Uma pequena sala de vinte metros quadrados. Estantes metálicas equipadas com ventilação, irrigação e luz artificial. Nelas, por mais improvável que possa parecer, crescem todos os dias rabanete, rúcula, acelga, cenoura, mostarda, agrião, brócolos, coentro, manjericão, ervilha, cebolinha e até jambu, planta nativa da região amazónica. A imagem incomum desta microárea de cultivo encontra-se numa antiga garagem em Antanhol reestruturada por André Aleixo, jovem estudante de Biologia que, há dois anos, está à frente do projeto Verdes do Mondego.

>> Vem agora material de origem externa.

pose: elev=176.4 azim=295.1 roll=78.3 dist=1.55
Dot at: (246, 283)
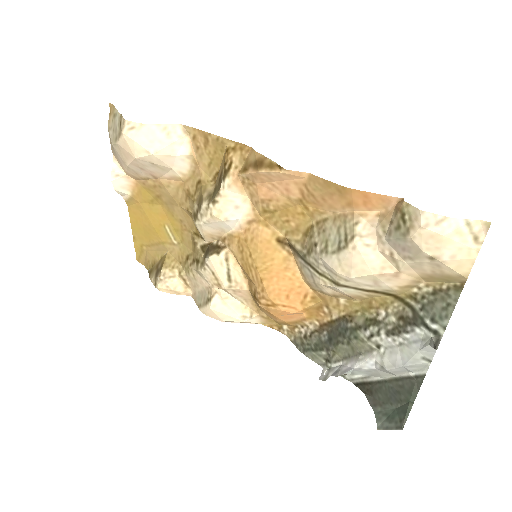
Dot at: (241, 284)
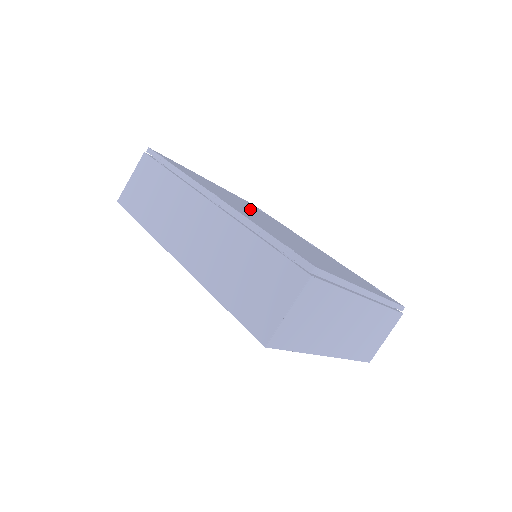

Trata-se de um ousado empreendimento de horticultura vertical com o cultivo de mais de vinte variedades de microvegetais que já podem ser saboreados em mais de dezoito restaurantes em Coimbra, além de serem comercializados todos os sábados no Mercado Municipal.

A inovação é a semente que vigora em todas as fases deste projeto e a solução para uma série de entraves naturais comuns àqueles que se propõem a adentrar no mundo do plantio e da colheita. Sem que seja necessário um terreno em excelentes condições e ausente dos riscos climáticos, a cultura dos microvegetais realizada por André Aleixo acontece inteiramente em ambiente controlado e com o mínimo de impacto possível na natureza.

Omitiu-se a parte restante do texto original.